Thank you. Drag-and-drop (between the server views) is not implemented 
yet, but has been planned ;-) pretty much from the beginning. If you mean 
dragging of files from the local disk (from other Eclipse views or 
external applications), that will probably have to wait longer because it 
depends on the client-to-server transfers to be implemented first. 

Check out the Requested Features tracker at 
https://sourceforge.net/tracker/?group_id=221662&atid=1052833 to see what 
is planned and to post your enhancement requests or remarks.

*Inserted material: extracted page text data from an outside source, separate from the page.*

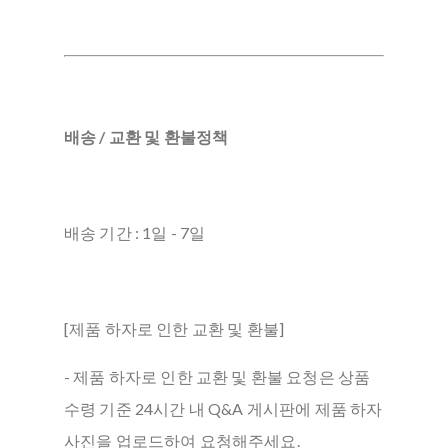
배송 / 교환 및 환불정책
배송 기간 : 1일 - 7일
[제품 하자로 인한 교환 및 환불]
- 제품 하자로 인한 교환 및 환불 요청은 상품
수령 기준 24시간 내 Q&A 게시판에 제품 하자
사진을 업로드하여 요청해주세요.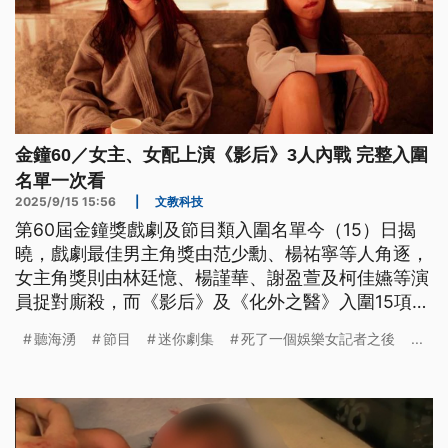
金鐘60／女主、女配上演《影后》3人內戰 完整入圍
名單一次看
2025/9/15 15:56
|
文教科技
第60屆金鐘獎戲劇及節目類入圍名單今（15）日揭
曉，戲劇最佳男主角獎由范少勳、楊祐寧等人角逐，
女主角獎則由林廷憶、楊謹華、謝盈萱及柯佳嬿等演
員捉對廝殺，而《影后》及《化外之醫》入圍15項並
列戲劇節目最多，《影后》甚至在女主角與女配角獎
聽海湧
節目
迷你劇集
死了一個娛樂女記者之後
...
項都同時入圍3人；綜藝節目主持人獎部分，Lulu以2
個不同節目同時入圍。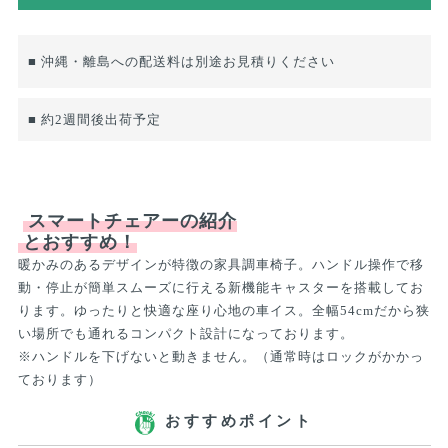
■ 沖縄・離島への配送料は別途お見積りください
■ 約2週間後出荷予定
スマートチェアーの紹介
とおすすめ！
暖かみのあるデザインが特徴の家具調車椅子。ハンドル操作で移
動・停止が簡単スムーズに行える新機能キャスターを搭載してお
ります。ゆったりと快適な座り心地の車イス。全幅54cmだから狭
い場所でも通れるコンパクト設計になっております。
※ハンドルを下げないと動きません。（通常時はロックがかかっ
ております）
おすすめポイント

There is indeed a significant overlap in the functionality of our GridFTP 
Client and RFT. We've not used RFT so far because we wanted something that 
end users could install on their machine to quickly work with no 
dependencies and because of the time-to-"market" considerations: with full 
control over the code base we could quickly work around issues such as 
insufficient dCache compatibility or improve timeout handling in JGlobus 
without too much coordination delays.

I think that our transfer state machine with retry/resume on an individual 
file level and classification of server error messages into 
fatal/non-fatal might be more elaborate than RFT's. On the other hand, RFT 
has been tested more extensively and is as widely deployed as Globus.

Our present plan is to make our transfer manager component more 
independent from the GUI. This refactoring is needed in any case. Once 
that is done, our transfer manager should be deployable much like RFT (we 
are reinventing the wheel, but it's a small wheel). Then there will still 
be the dilemma whether it makes more sense for the client to use our own 
standalone transfer manager or RFT as backend. Another service that we 
wish to examine in this context is SRM v2. The main decision factors will 
likely be the effort-to-implement and the ability to keep the GUI as 
responsive and informative as it is possible with a tightly integrated 
transfer manager.

(I kept [EMAIL PROTECTED] in cc for consistency, but perhaps it should 
be dropped from the rest of this message exchange to avoid clutter.)